THE TASK:
Which of the lines below mention the word "information"? Pull each one out.

SUPPLIED MATERIAL:
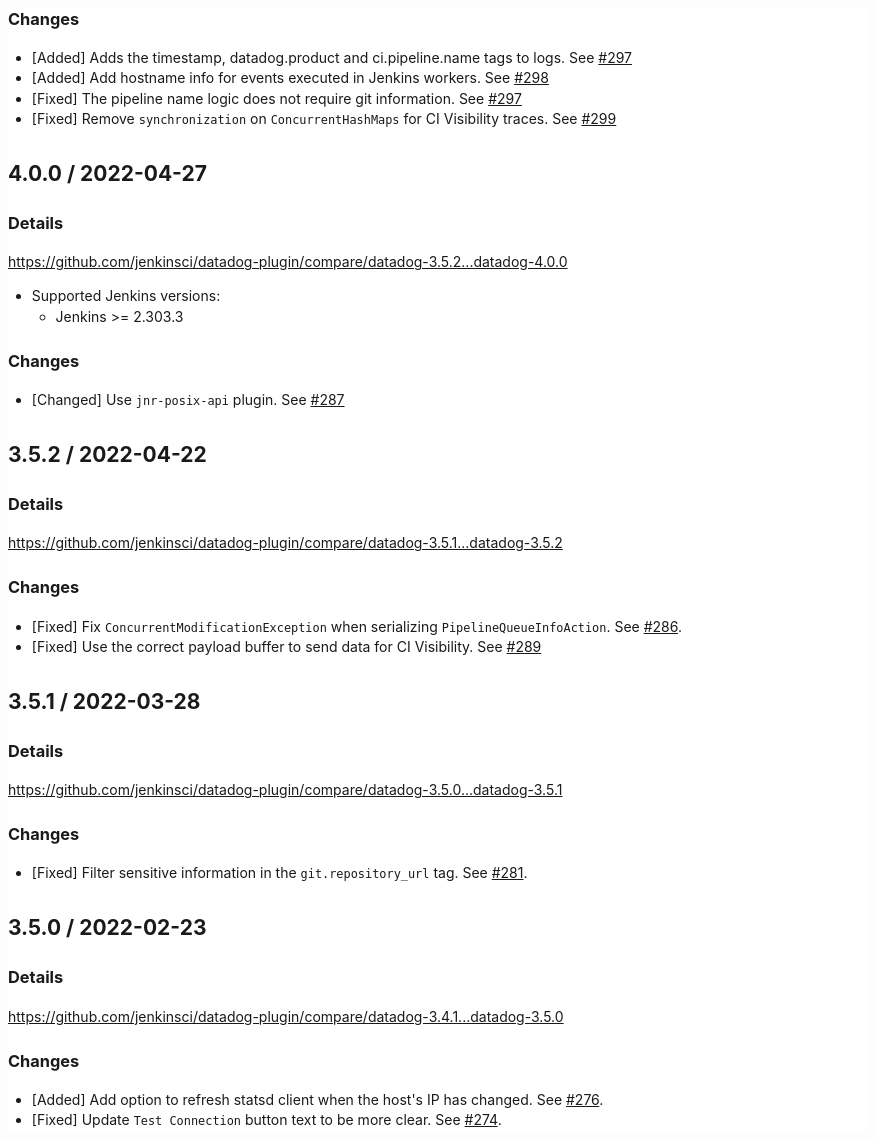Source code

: ### Changes
* [Added] Adds the timestamp, datadog.product and ci.pipeline.name tags to logs. See [#297](https://github.com/jenkinsci/datadog-plugin/pull/297)
* [Added] Add hostname info for events executed in Jenkins workers. See [#298](https://github.com/jenkinsci/datadog-plugin/pull/298)
* [Fixed] The pipeline name logic does not require git information. See [#297](https://github.com/jenkinsci/datadog-plugin/pull/297)
* [Fixed] Remove `synchronization` on `ConcurrentHashMaps` for CI Visibility traces. See [#299](https://github.com/jenkinsci/datadog-plugin/pull/299)

## 4.0.0 / 2022-04-27
### Details
https://github.com/jenkinsci/datadog-plugin/compare/datadog-3.5.2...datadog-4.0.0

* Supported Jenkins versions:
  * Jenkins >= 2.303.3

### Changes
* [Changed] Use `jnr-posix-api` plugin. See [#287](https://github.com/jenkinsci/datadog-plugin/pull/287)

## 3.5.2 / 2022-04-22
### Details
https://github.com/jenkinsci/datadog-plugin/compare/datadog-3.5.1...datadog-3.5.2

### Changes
* [Fixed] Fix `ConcurrentModificationException` when serializing `PipelineQueueInfoAction`. See [#286](https://github.com/jenkinsci/datadog-plugin/pull/286).
* [Fixed] Use the correct payload buffer to send data for CI Visibility. See [#289](https://github.com/jenkinsci/datadog-plugin/pull/289)

## 3.5.1 / 2022-03-28
### Details
https://github.com/jenkinsci/datadog-plugin/compare/datadog-3.5.0...datadog-3.5.1

### Changes
* [Fixed] Filter sensitive information in the `git.repository_url` tag. See [#281](https://github.com/jenkinsci/datadog-plugin/pull/281).

## 3.5.0 / 2022-02-23
### Details
https://github.com/jenkinsci/datadog-plugin/compare/datadog-3.4.1...datadog-3.5.0

### Changes
* [Added] Add option to refresh statsd client when the host's IP has changed. See [#276](https://github.com/jenkinsci/datadog-plugin/pull/276).
* [Fixed] Update `Test Connection` button text to be more clear. See [#274](https://github.com/jenkinsci/datadog-plugin/pull/274).
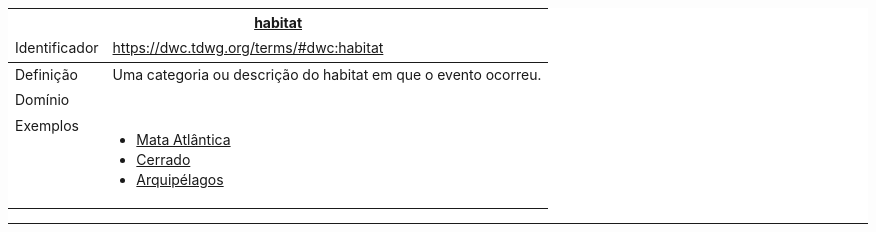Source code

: 
<table>
  <tr class="table-secondary">
    <th colspan="2">
      <a href="https://github.com/sibbr/DarwinCoreBrasil/issues/63">habitat</a>
    </th>
  </tr>
  <tr>
    <td style="text-align: left">Identificador</td>
    <td style="text-align: left">
      <a href="https://dwc.tdwg.org/terms/#dwc:habitat"
        >https://dwc.tdwg.org/terms/#dwc:habitat</a
      >
    </td>
  </tr>
  <tbody>
    <tr>
      <td style="text-align: left">Definição</td>
      <td style="text-align: left">
        Uma categoria ou descrição do habitat em que o evento ocorreu.
      </td>
    </tr>
    <tr>
      <td style="text-align: left">Domínio</td>
      <td style="text-align: left"></td>
    </tr>
    <tr>
      <td style="text-align: left">Exemplos</td>
      <td style="text-align: left">
        <ul>
          <li>
            <a
              href= "https://ala-hub.sibbr.gov.br/ala-hub/occurrences/2b8fd447-6db2-4ac8-a0c4-4622bb1ed2b0"
              >Mata Atlântica</a>
            </li>
          <li>
              <a
              href= "https://ala-hub.sibbr.gov.br/ala-hub/occurrences/fecf7aed-3ed8-446c-8069-ecc59f2246f1"
              >Cerrado</a>
            </li>
          <li>
            <a
              href="https://ala-hub.sibbr.gov.br/ala-hub/occurrences/bf050988-7ed3-4768-a699-b351767ca030"
              >Arquipélagos</a>
            </li>
          </ul>
      </td>
    </tr>
  </tbody>
</table>

---
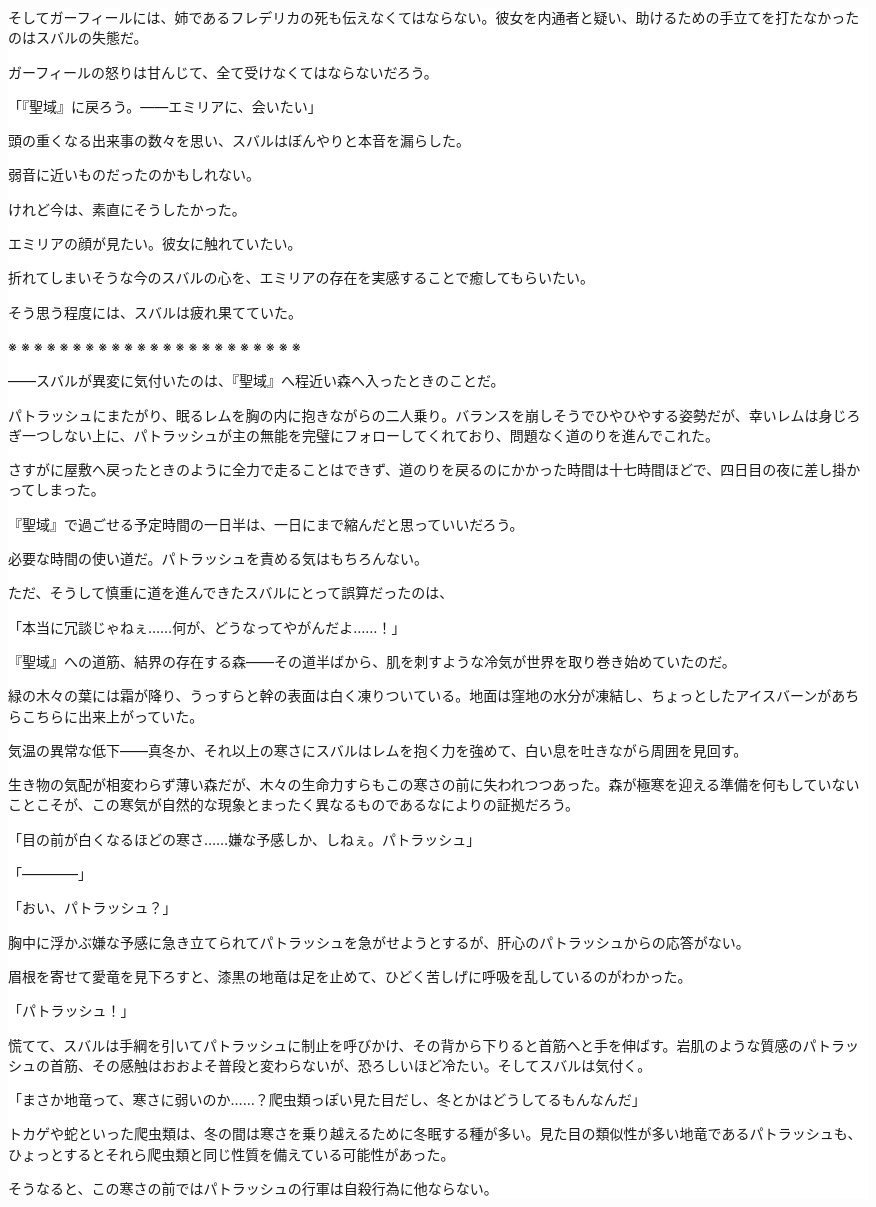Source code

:そしてガーフィールには、姉であるフレデリカの死も伝えなくてはならない。彼女を内通者と疑い、助けるための手立てを打たなかったのはスバルの失態だ。

ガーフィールの怒りは甘んじて、全て受けなくてはならないだろう。

「『聖域』に戻ろう。――エミリアに、会いたい」

頭の重くなる出来事の数々を思い、スバルはぼんやりと本音を漏らした。

弱音に近いものだったのかもしれない。

けれど今は、素直にそうしたかった。

エミリアの顔が見たい。彼女に触れていたい。

折れてしまいそうな今のスバルの心を、エミリアの存在を実感することで癒してもらいたい。

そう思う程度には、スバルは疲れ果てていた。

※ ※ ※ ※ ※ ※ ※ ※ ※ ※ ※ ※ ※ ※ ※ ※ ※ ※ ※ ※ ※ ※ ※

――スバルが異変に気付いたのは、『聖域』へ程近い森へ入ったときのことだ。

パトラッシュにまたがり、眠るレムを胸の内に抱きながらの二人乗り。バランスを崩しそうでひやひやする姿勢だが、幸いレムは身じろぎ一つしない上に、パトラッシュが主の無能を完璧にフォローしてくれており、問題なく道のりを進んでこれた。

さすがに屋敷へ戻ったときのように全力で走ることはできず、道のりを戻るのにかかった時間は十七時間ほどで、四日目の夜に差し掛かってしまった。

『聖域』で過ごせる予定時間の一日半は、一日にまで縮んだと思っていいだろう。

必要な時間の使い道だ。パトラッシュを責める気はもちろんない。

ただ、そうして慎重に道を進んできたスバルにとって誤算だったのは、

「本当に冗談じゃねぇ……何が、どうなってやがんだよ……！」

『聖域』への道筋、結界の存在する森――その道半ばから、肌を刺すような冷気が世界を取り巻き始めていたのだ。

緑の木々の葉には霜が降り、うっすらと幹の表面は白く凍りついている。地面は窪地の水分が凍結し、ちょっとしたアイスバーンがあちらこちらに出来上がっていた。

気温の異常な低下――真冬か、それ以上の寒さにスバルはレムを抱く力を強めて、白い息を吐きながら周囲を見回す。

生き物の気配が相変わらず薄い森だが、木々の生命力すらもこの寒さの前に失われつつあった。森が極寒を迎える準備を何もしていないことこそが、この寒気が自然的な現象とまったく異なるものであるなによりの証拠だろう。

「目の前が白くなるほどの寒さ……嫌な予感しか、しねぇ。パトラッシュ」

「――――」

「おい、パトラッシュ？」

胸中に浮かぶ嫌な予感に急き立てられてパトラッシュを急がせようとするが、肝心のパトラッシュからの応答がない。

眉根を寄せて愛竜を見下ろすと、漆黒の地竜は足を止めて、ひどく苦しげに呼吸を乱しているのがわかった。

「パトラッシュ！」

慌てて、スバルは手綱を引いてパトラッシュに制止を呼びかけ、その背から下りると首筋へと手を伸ばす。岩肌のような質感のパトラッシュの首筋、その感触はおおよそ普段と変わらないが、恐ろしいほど冷たい。そしてスバルは気付く。

「まさか地竜って、寒さに弱いのか……？爬虫類っぽい見た目だし、冬とかはどうしてるもんなんだ」

トカゲや蛇といった爬虫類は、冬の間は寒さを乗り越えるために冬眠する種が多い。見た目の類似性が多い地竜であるパトラッシュも、ひょっとするとそれら爬虫類と同じ性質を備えている可能性があった。

そうなると、この寒さの前ではパトラッシュの行軍は自殺行為に他ならない。
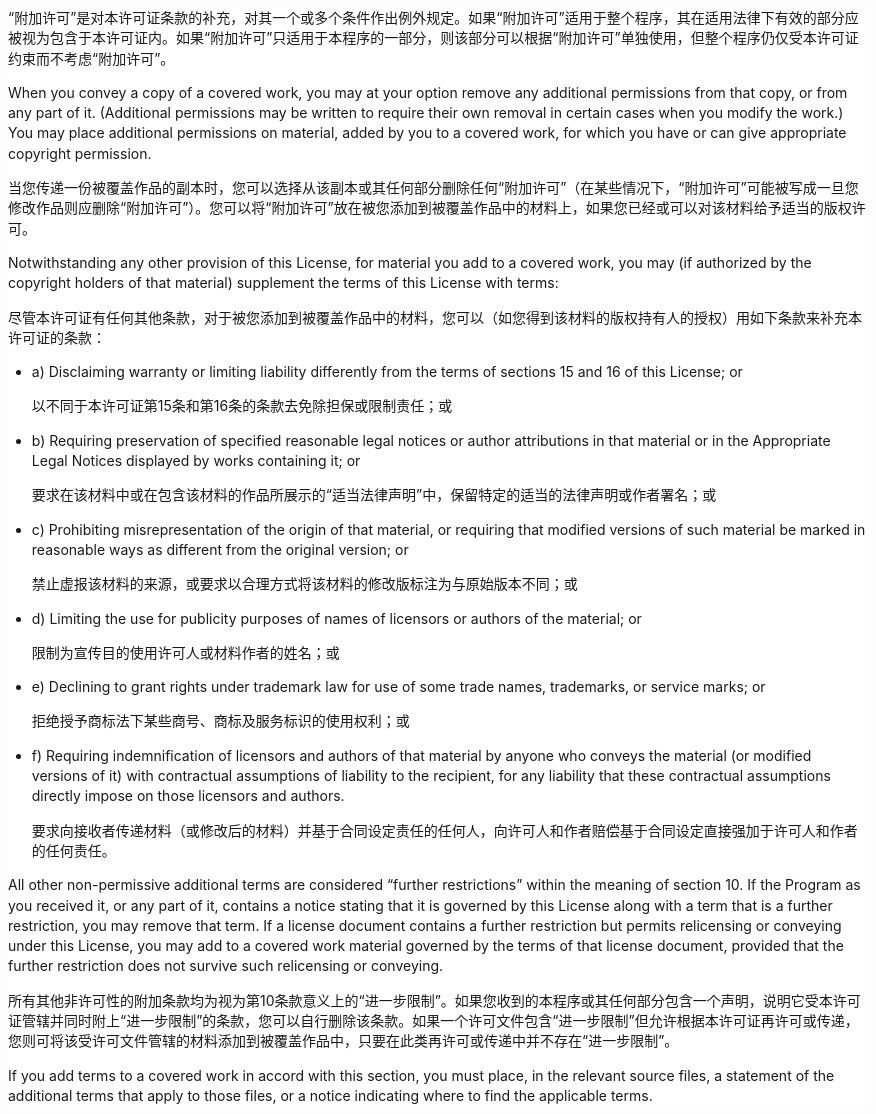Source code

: “附加许可”是对本许可证条款的补充，对其一个或多个条件作出例外规定。如果“附加许可”适用于整个程序，其在适用法律下有效的部分应被视为包含于本许可证内。如果“附加许可”只适用于本程序的一部分，则该部分可以根据“附加许可”单独使用，但整个程序仍仅受本许可证约束而不考虑“附加许可”。

When you convey a copy of a covered work, you may at your option remove any additional permissions from that copy, or from any part of it. (Additional permissions may be written to require their own removal in certain cases when you modify the work.) You may place additional permissions on material, added by you to a covered work, for which you have or can give appropriate copyright permission.

当您传递一份被覆盖作品的副本时，您可以选择从该副本或其任何部分删除任何“附加许可”（在某些情况下，“附加许可”可能被写成一旦您修改作品则应删除“附加许可”）。您可以将“附加许可”放在被您添加到被覆盖作品中的材料上，如果您已经或可以对该材料给予适当的版权许可。

Notwithstanding any other provision of this License, for material you add to a covered work, you may (if authorized by the copyright holders of that material) supplement the terms of this License with terms:

尽管本许可证有任何其他条款，对于被您添加到被覆盖作品中的材料，您可以（如您得到该材料的版权持有人的授权）用如下条款来补充本许可证的条款：

- a) Disclaiming warranty or limiting liability differently from the terms of sections 15 and 16 of this License; or

    以不同于本许可证第15条和第16条的条款去免除担保或限制责任；或

- b) Requiring preservation of specified reasonable legal notices or author attributions in that material or in the Appropriate Legal Notices displayed by works containing it; or

    要求在该材料中或在包含该材料的作品所展示的“适当法律声明”中，保留特定的适当的法律声明或作者署名；或

- c) Prohibiting misrepresentation of the origin of that material, or requiring that modified versions of such material be marked in reasonable ways as different from the original version; or

    禁止虚报该材料的来源，或要求以合理方式将该材料的修改版标注为与原始版本不同；或

- d) Limiting the use for publicity purposes of names of licensors or authors of the material; or

    限制为宣传目的使用许可人或材料作者的姓名；或

- e) Declining to grant rights under trademark law for use of some trade names, trademarks, or service marks; or

    拒绝授予商标法下某些商号、商标及服务标识的使用权利；或

- f) Requiring indemnification of licensors and authors of that material by anyone who conveys the material (or modified versions of it) with contractual assumptions of liability to the recipient, for any liability that these contractual assumptions directly impose on those licensors and authors.

    要求向接收者传递材料（或修改后的材料）并基于合同设定责任的任何人，向许可人和作者赔偿基于合同设定直接强加于许可人和作者的任何责任。

All other non-permissive additional terms are considered “further restrictions” within the meaning of section 10. If the Program as you received it, or any part of it, contains a notice stating that it is governed by this License along with a term that is a further restriction, you may remove that term. If a license document contains a further restriction but permits relicensing or conveying under this License, you may add to a covered work material governed by the terms of that license document, provided that the further restriction does not survive such relicensing or conveying.

所有其他非许可性的附加条款均为视为第10条款意义上的“进一步限制”。如果您收到的本程序或其任何部分包含一个声明，说明它受本许可证管辖并同时附上“进一步限制”的条款，您可以自行删除该条款。如果一个许可文件包含“进一步限制”但允许根据本许可证再许可或传递，您则可将该受许可文件管辖的材料添加到被覆盖作品中，只要在此类再许可或传递中并不存在“进一步限制”。

If you add terms to a covered work in accord with this section, you must place, in the relevant source files, a statement of the additional terms that apply to those files, or a notice indicating where to find the applicable terms.
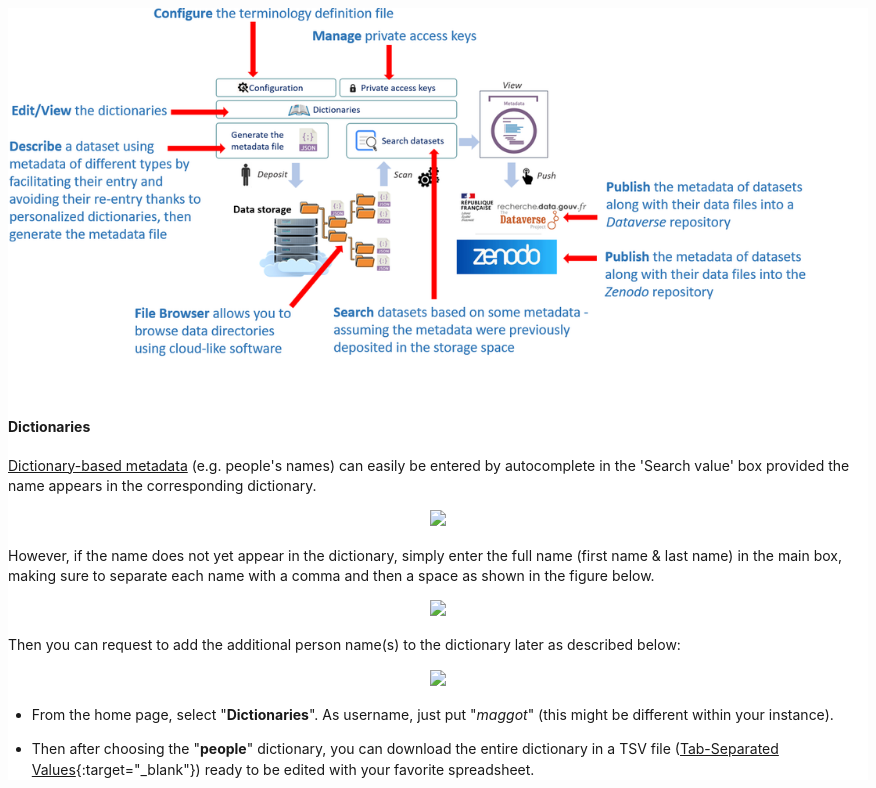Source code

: <a href="../images/tuto_fig1.png" data-lightbox="fig0"><img src="../images/tuto_fig1.png" width="800px"></a><br>
</center>

<br>

#### Dictionaries

[Dictionary-based metadata](../dictionaries/) (e.g. people's names) can easily be entered by autocomplete in the 'Search value' box provided the name appears in the corresponding dictionary.

<center>
<a href="../images/tuto_fig2.png" data-lightbox="fig1"><img src="../images/tuto_fig2.png" width="500px"></a><br>
</center>

However, if the name does not yet appear in the dictionary, simply enter the full name (first name & last name) in the main box, making sure to separate each name with a comma and then a space as shown in the figure below.

<center>
<a href="../images/tuto_fig3.png" data-lightbox="fig2"><img src="../images/tuto_fig3.png" width="800px"></a><br>
</center>

Then you can request to add the additional person name(s) to the dictionary later as described below:

<center>
<a href="../images/tuto_fig4.png" data-lightbox="fig3"><img src="../images/tuto_fig4.png" width="800px"></a><br>
</center>

* From the home page, select "__Dictionaries__". As username, just put "_maggot_" (this might be different within your instance).

* Then after choosing the "__people__" dictionary, you can download the entire dictionary in a TSV file ([Tab-Separated Values][2]{:target="_blank"}) ready to be edited with your favorite spreadsheet.


[1]: https://info.orcid.org/what-is-orcid/
[2]: https://en.wikipedia.org/wiki/Tab-separated_values
[3]: https://en.wikipedia.org/wiki/Digital_Object_Identifier
[4]: https://inrae.github.io/ODAM/
[5]: https://www.cohesity.com/glossary/data-fragmentation/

SOLUTION BELOW:
* [Fixed] The pipeline name logic does not require git information. See [#297](https://github.com/jenkinsci/datadog-plugin/pull/297)
* [Fixed] Filter sensitive information in the `git.repository_url` tag. See [#281](https://github.com/jenkinsci/datadog-plugin/pull/281).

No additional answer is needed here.